Alanon suggest that we learn to keep the focus on ourselves, watch our own behavior and pray for the alcoholic. Trusting HP in this situation because alcoholism is a fatal disease that can be arrested but not cured. Praying works
My exAH continues to carve new depths as he plummets from one rock bottom to the next, trying to take me and others with him in his journey. The many times I have tried to help him have only served to make his disease stronger.
It took me a long time before I understood and could start practicing and really breathing in the 12 steps, Al Anon principles and slogans, and other reading materials suggested by Al Anon. New ways of thinking, opening to new or different perspectives is a process that takes time, but so worth it as I gain increasingly more clarity.
You stated that if feels like "Just letting him kill himself and watching"
Here's where that thought could use some fine tuning. 1. Eliminate the word "letting" because you are not in control of him killing himself. You never were and never will be. NOTHING you do will stop him from killing himself with alcohol or however else he wants. 2. The watching part is your choice. Nobody is making you stay with him.

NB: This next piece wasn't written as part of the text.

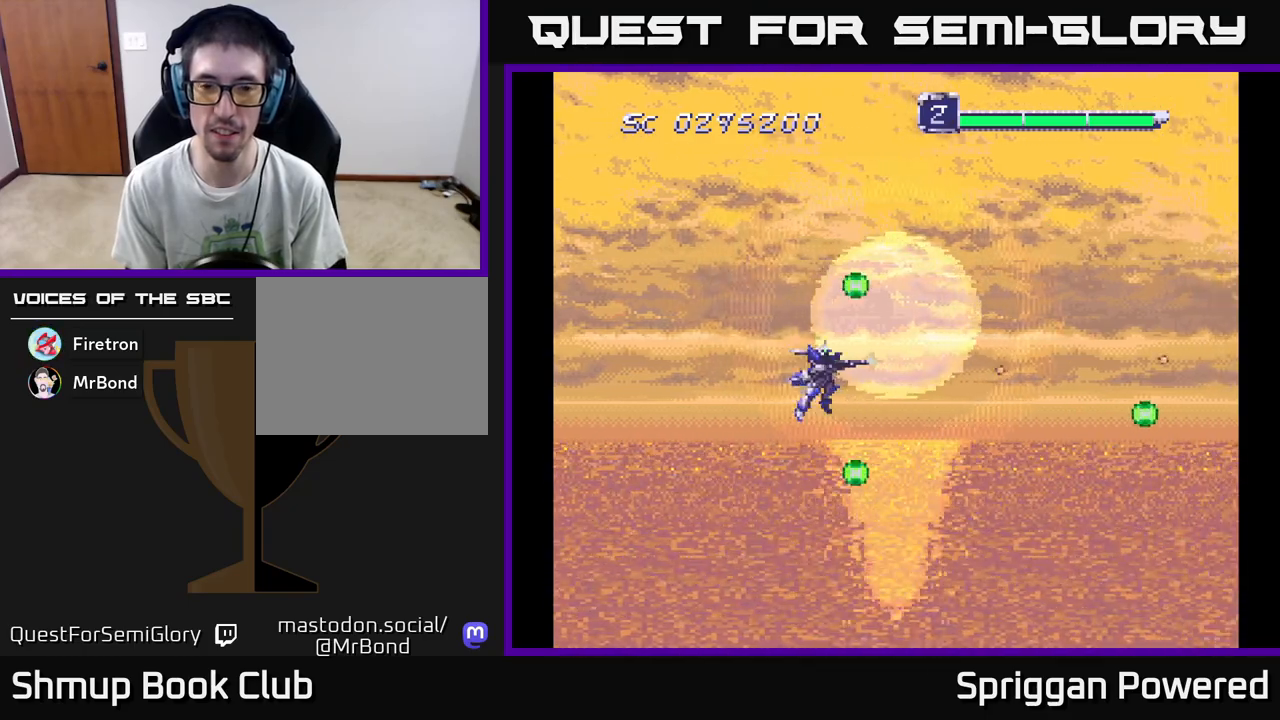
{"buttons": [], "events": [[83, "A", "up"], [167, "A", "down"], [283, "A", "up"], [350, "DPAD_LEFT", "down"], [383, "A", "down"], [483, "A", "up"], [483, "DPAD_LEFT", "up"]]}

So I have often stated being with an alcoholic is like watching someone commit slow suicide and today, I do not have that in me. I acted that way and was watching another alcoholic live that way a long time. Today I choose to live life as best and fully as I can and those behaviors have become intolerable for me to be around.
Everybody has a rock bottom. At his own time, in the right place, under right circumstances he may find his.
I would try my bestest best to get comfortable in my own skin. To shift my focus off him and place it on me and keep it there. Glue it on me. With best possible glue there is!